Han lavado la bandera.
La única hermana que le queda ha dicho, apurando la champaña, que en la tarde de ese día la madre había alistado algunas sillas para que pudieran sentarse en la sala los celebrantes prematuros. Pero en la sala nadie entró ni desalojó su grito: las calles seguían recibiendo el agua mientras la madre, ese sábado 31 de octubre de hará ya en 2012 25 años, era toda ella dedos, sudor, palabras en la crespa cabeza de su hermano. A su lado, la madre ovillada en su consuelo; en su adentro, una flor rota, un balón estallado, un campo de fútbol de negrísimas arenas movedizas. Afuera, una mujer que había mandado a coser un disfraz de diablo era increpada por la sonrisa de un hombrecillo verde, vecino de marras y de farras. Adentro, en la casa, en el cuarto, en la ventana, la noche dejaba ver una luna apenada.
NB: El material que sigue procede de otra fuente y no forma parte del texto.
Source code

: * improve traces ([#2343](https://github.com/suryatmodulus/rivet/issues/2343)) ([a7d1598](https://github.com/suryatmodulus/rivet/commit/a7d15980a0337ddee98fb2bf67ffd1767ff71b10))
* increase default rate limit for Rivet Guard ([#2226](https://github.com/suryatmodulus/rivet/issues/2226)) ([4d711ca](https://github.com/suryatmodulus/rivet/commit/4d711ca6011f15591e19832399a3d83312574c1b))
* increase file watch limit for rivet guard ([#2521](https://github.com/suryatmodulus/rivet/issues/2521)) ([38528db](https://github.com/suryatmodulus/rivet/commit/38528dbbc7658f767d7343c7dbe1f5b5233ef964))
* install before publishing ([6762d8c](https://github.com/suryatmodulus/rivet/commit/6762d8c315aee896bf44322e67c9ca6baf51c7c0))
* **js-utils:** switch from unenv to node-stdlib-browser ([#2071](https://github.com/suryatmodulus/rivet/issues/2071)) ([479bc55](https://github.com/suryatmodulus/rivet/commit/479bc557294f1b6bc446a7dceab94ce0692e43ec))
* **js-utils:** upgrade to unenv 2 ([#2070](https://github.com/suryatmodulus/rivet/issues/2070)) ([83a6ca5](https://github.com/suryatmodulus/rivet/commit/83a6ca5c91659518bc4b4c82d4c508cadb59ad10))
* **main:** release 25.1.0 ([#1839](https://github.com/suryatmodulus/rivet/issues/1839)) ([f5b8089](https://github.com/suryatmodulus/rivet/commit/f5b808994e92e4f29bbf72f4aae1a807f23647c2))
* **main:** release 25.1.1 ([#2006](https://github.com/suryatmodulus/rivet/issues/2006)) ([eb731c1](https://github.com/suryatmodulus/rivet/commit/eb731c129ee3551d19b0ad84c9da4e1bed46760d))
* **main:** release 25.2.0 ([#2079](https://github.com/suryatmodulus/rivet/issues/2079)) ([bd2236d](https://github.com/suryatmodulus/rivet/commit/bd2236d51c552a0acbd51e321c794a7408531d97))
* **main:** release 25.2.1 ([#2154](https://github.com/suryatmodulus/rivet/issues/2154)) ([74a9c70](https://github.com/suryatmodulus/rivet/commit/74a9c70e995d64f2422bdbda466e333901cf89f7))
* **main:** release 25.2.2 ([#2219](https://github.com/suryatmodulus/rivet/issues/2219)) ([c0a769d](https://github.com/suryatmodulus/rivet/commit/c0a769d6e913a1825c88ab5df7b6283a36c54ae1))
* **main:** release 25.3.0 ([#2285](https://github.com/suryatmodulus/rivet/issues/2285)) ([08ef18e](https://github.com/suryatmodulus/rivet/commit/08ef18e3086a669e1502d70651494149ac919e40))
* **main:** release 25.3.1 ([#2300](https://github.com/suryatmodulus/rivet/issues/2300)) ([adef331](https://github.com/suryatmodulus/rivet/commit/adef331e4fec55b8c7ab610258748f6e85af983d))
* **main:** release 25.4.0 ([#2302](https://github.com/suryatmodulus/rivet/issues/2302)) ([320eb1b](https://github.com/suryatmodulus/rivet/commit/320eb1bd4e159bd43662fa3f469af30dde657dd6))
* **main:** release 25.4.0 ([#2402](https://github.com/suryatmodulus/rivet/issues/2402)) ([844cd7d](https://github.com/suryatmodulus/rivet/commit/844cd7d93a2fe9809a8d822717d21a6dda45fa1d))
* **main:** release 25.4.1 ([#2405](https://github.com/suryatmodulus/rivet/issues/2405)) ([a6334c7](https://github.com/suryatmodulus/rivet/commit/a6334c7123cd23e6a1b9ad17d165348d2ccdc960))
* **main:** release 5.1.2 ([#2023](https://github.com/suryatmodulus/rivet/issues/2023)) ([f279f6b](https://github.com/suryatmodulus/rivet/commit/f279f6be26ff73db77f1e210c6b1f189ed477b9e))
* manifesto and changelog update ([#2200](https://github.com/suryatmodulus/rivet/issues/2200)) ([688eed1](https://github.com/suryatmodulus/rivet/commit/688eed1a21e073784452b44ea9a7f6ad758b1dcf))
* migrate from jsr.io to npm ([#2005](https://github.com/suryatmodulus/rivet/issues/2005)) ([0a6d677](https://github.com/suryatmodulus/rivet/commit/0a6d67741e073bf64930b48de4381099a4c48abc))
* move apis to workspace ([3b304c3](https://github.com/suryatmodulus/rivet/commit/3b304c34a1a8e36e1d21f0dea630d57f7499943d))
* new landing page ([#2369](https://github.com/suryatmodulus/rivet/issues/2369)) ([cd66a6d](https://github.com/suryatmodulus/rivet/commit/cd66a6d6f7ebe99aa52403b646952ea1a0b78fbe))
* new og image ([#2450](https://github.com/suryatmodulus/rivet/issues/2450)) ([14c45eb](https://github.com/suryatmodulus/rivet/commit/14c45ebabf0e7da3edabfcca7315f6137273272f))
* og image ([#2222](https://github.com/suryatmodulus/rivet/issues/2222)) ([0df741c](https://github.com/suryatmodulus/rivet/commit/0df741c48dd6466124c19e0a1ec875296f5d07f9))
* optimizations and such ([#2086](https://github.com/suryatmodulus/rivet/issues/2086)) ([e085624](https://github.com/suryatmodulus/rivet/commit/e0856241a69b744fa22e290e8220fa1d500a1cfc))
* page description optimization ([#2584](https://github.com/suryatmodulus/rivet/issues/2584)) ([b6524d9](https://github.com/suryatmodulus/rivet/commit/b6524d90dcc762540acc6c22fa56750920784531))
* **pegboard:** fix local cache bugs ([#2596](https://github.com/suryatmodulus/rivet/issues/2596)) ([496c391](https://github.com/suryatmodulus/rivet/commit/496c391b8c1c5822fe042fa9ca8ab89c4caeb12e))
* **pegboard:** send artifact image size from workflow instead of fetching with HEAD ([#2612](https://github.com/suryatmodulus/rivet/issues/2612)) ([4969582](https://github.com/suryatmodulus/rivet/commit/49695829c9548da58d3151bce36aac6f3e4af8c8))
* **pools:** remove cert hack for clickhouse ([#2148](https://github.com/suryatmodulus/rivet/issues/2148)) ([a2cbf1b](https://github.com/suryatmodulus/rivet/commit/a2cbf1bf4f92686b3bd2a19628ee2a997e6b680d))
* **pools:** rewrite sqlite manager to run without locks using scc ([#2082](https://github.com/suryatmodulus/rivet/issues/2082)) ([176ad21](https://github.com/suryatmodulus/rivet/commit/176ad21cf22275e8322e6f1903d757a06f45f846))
En el más allá de la ordalía, los once hombres rojos habían entrado al campo de juego portando aquella bandera que las madres chilenas seguían llorando en tanto que mortaja de sus hijos, desaparecidos entre el desierto, el cobre y el salitre. Pero eso el hermano lo sabría años después: ahora no importaban ni Dios ni las tareas inconclusas. Era la muerte con su infalible atuendo de girasol negro.
La hermana vuelve a ver los niños disfrazados, con la inocencia hambrienta de dulces, poblando de gritos ese silencio de muerte que aún no cesa.
Lo ha recordado hoy cuando él y su hijo han lavado la bandera.